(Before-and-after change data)
────────
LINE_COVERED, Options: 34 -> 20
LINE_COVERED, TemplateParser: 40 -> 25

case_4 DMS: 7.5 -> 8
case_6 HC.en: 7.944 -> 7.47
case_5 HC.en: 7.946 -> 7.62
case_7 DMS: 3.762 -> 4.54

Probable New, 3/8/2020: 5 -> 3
────────
■ Task details
Line by line, restate the data exactly.

■ Solution for this exercise
LINE_COVERED, Options: 34 -> 20
LINE_COVERED, TemplateParser: 40 -> 25

case_4 DMS: 7.5 -> 8
case_6 HC.en: 7.944 -> 7.47
case_5 HC.en: 7.946 -> 7.62
case_7 DMS: 3.762 -> 4.54

Probable New, 3/8/2020: 5 -> 3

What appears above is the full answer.